Ever have the feeling you're on the cusp of a brilliant thought?

All around me, I've been looking for the trigger. So far, no luck. But here are some things that sprang to mind while reading:

The Telegraph of London posted a list of the 100 top living geniuses, as determined by 4,000 Britons who replied to an email from a global consulting firm called Creators Synectics.

Thoughts:

• Why can't I find a website about Creators Synectics?
• Who were the company's "six experts in creativity and innovation"?
• How were the 4,000 respondents chosen?
• Google founders Sergey Brin and Larry Page, No. 19 on the list, are listed as publishers.
• No. 43 is Osama Bin Laden.

Speaking of lists, columnist Mark Morford at SFGate.com has proposed a Bliss Watch List, the polar opposite of the FBI's terrorist watch list.

Given how news tends to focus on the dark, the twisted, and the sensational, Morford's Bliss Watch List — and the subsequent reporting it would (theoretically) spawn — seems like an awesome proposal, even if it's meant to be ironic:

"The BWL will contain only the names of people widely suspected of being savvy, titillating, open-hearted, deeply lovable, sexed-up geniuses of divine intent and hot self-exploration and ravenous intellectual curiosity."

And speaking of news, the redesigned BusinessWeek magazine is running a story called "A Cautionary Tale for Old Media," about the San Jose Mercury News' attempt to get ahead of the game when news companies were just beginning to get online en masse.

Like so many attempts at revamping an industry after the rise of the Web, the story once again shows that not only do you need good ideas, you need tenacity, deep pockets, the right people — and the most uncontrollable quality of all — the right circumstances, in order to make a successful transformation.

The article clearly traces the Mercury News' demise, but the sum of the pattern I keep seeing doesn't appear until way down in the story:

"Looking back, (Mercury News' former executive editor Robert D. Ingle) concludes that what sank Knight Ridder was, surprisingly, that the Internet didn't change things fast enough. 'We got an early start, but we couldn't take advantage of it,' he says. 'People think the Internet business developed with lightning speed, but it took a long while. Only the newspaper companies with two-tier stock structures [not Knight Ridder] could support those businesses until they could stand on their own feet.'"

Questions:

• If traditional media companies continue to shrink, consolidate and partner, who or what will pay for what's produced? And how?

• If journalists are supposed to act as watchdogs, why are they doing it so badly?

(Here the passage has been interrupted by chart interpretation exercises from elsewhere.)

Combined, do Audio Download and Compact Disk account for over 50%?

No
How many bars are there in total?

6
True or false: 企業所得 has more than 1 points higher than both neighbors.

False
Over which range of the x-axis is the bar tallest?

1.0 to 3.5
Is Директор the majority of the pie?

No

And who should readers trust instead when they don't have time to dig deep into things for themselves?

• We are all already reduced to relying on a few sources for most of our information. That seems pretty dangerous. So how do we broaden our knowledge of the world around us? (Not everyone has the luxury of travel, and people generally are becoming more physically isolated from each other.) And no, sharing information through social networks like Facebook is not the answer.

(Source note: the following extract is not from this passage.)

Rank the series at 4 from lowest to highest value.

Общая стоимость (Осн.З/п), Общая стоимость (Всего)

• People are producing a ton of information in the same ways (text, photos, video, podcasts/vodcasts, slideshows, games, searchable databases and maps). Frankly, there's only so much input a person can handle. But the form a story is told in isn't always the form people want it in. Sure, it's a judgment call, but should the reader — and the tool they're using to read the story — also help determine the form?